Вопрос

I am trying to use request elements from an ASP application in a .NET class library that is used in the application. I came across a head scratcher that I can't wrap my head around:

//Context is an ASPTypeLibrary.ScriptingContext
dynamic req = System.EnterpriseServices.ContextUtil.GetNamedProperty("Request");
Context.Response.Write(req.Form("mykey")); //this writes the value I expected
Context.Response.Write(String.Format("{0}", req.Form("mykey")));  //this writes 'System.__ComObject'

Am I going about this all wrong? I was using info I gleaned from this question.

Это было полезно?

Решение

You should note that Request.Form("someKey") is not a string. The source of your confusion, however, originates not in Request.Form("someKey") but on the other side, in Response.Write(...).

There are some automatic conversion shenanigans going on.

Request.Write(...) doesn't take a string. It takes a Variant. The method will do its darnest to output whatever you pass to it.

If the Variant holds a BSTR (a COM string), it will output that unchanged. It will also try calling VarChangeTypeEx(...) (kind-of; see note below) to try to see if it can get COM to convert it to a BSTR (that's what happens when you pass it a number). If the Variant contains an object with a default method on it ([propvalue]), and it has no better way to output it, it will call the default method and start over with the result of that. I think it has a few other tricks up its sleeve, which are not entirely clearly documented.

At a high level, it should now be clear what's happening. On the first line, req.Form("myKey") returns a COM object, which then gets passed down to Response.Write(...), which then converts that object to a BSTR string and outputs it. On the other hand, when you try to pass req.Form("myKey") to a C# method, the conversion doesn't occur and you get a generic COM object instead, with predictable consequences.

So what is the return value of Request.Form("someKey") then? It's an IRequestDictionary object. And why a dictionary? Because you can submit an http request that has multiple form elements with the same name. This can be the case, for example, when the input elements are checkboxes intended to be overlapping options.

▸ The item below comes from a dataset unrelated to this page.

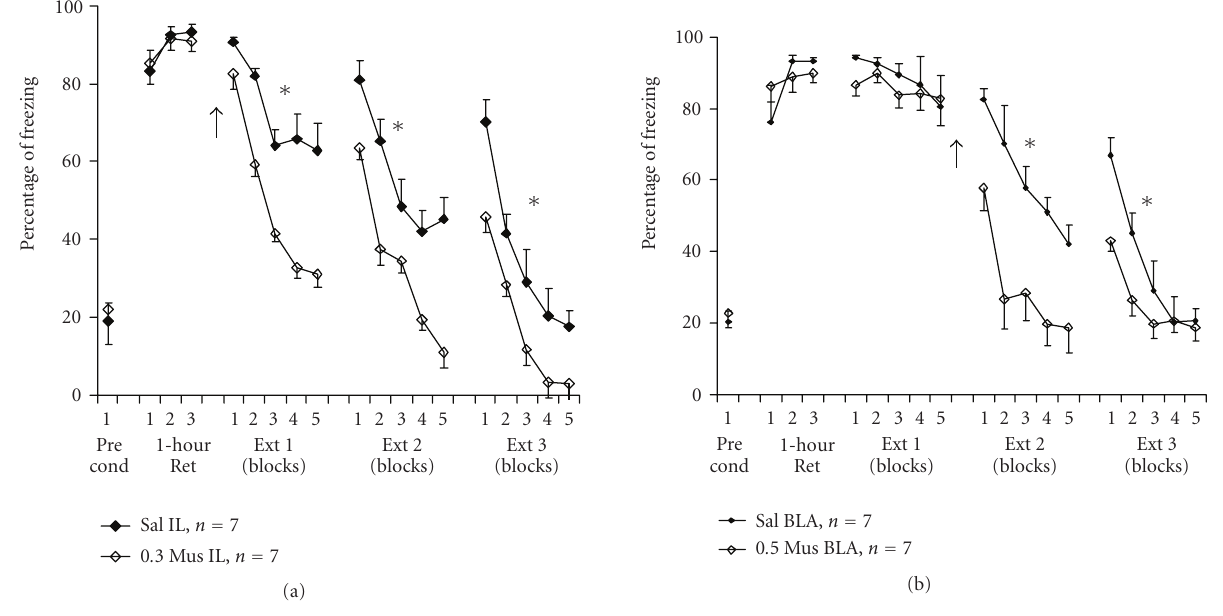
Figure 2: (a) A low volume of muscimol microinfused into the infralimbic cortex before extinction training facilitates extinction learning. Rats received 7 pairings of a tone with a foot shock in the conditioning chamber. After 1 hour, three tones were delivered in the absence of foot shock (1-hour Ret). On the next day, the animals were microinfused with a total of 0.3 μ l saline (Sal) or muscimol (0.3Mus) to the infralimbic cortex (IL) and were exposed to 15 tones without foot shocks (Ext 1; presented as 5 blocks of 3 trials). Animals were exposed to additional 15 tones on days 4 (Ext 2) and 5 (Ext 3), without further administration of the drug. Muscimol IL animals showed significantly lower levels of freezing compared with the saline group in Ext 1 ( ∗ ; P < . 001), Ext 2 ( ∗ ; P < . 01) and Ext 3 ( ∗ ; P < . 05). This supports a selective involvement of the IL in facilitating extinction of conditioned fear (see Akirav et al. [51]). Arrow denotes time of drug infusion. The Pre cond data points indicate the amount of freezing exhibited by rats prior to commencement of fear conditioning. (b) A low volume of muscimol microinfused to the basolateral amygdala following a short extinction training session facilitates extinction consolidation. Rats received 7 pairings of a tone with a foot shock in the conditioning chamber. After 1 hour, three tones were delivered in the absence of foot shock (1-hour Ret). On the next day, the animals underwent a short extinction training session consisting of 5 tones (Ext 1; presented as 5 trials), and were thereafter microinfused with a total volume of 0.5 μ l saline (Sal) or muscimol (0.5Mus) to the basolateral amygdala (BLA). On days 4 and 5 (Ext 2 and Ext 3, resp.), the animals were exposed to 15 tones without foot shocks (presented as 5 blocks of 3 trials). The BLA muscimol group showed significantly reduced levels of freezing compared with the other two groups during Ext 2 ( ∗ ; P < . 001) and Ext 3 ( ∗ ; P < . 05). This supports the selective involvement of the BLA in facilitating consolidation of extinction of conditioned fear (see Akirav et al. [51]). Arrow denotes time of drug infusion. The Pre cond data points indicate the amount of freezing exhibited by rats prior to commencement of fear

What happens when the form has multiple entries? The conversion process returns a joined string analog to String.Join(", ", someArray) in C#.

It's not clear to me whether Response.Write has intimate knowledge of IRequestDictionary (unlikely), or whether it knows about COM Enumerator pattern (more likely) and it enumerates them to compose the string.

More interesting to me is who is responsible for the conversion process, because VBScript's CStr() will do the same conversion. I had always assumed that CStr() was a thin wrapper around VarChangeTypeEx(...), but I'm pretty sure that VarChangeTypeEx(...) does not concatenate enumerators like that. Obviously CStr() is a lot fancier than I had assumed. I believe that Response.Write simply calls internally whatever API fully implements CStr() and relies on that for the conversion.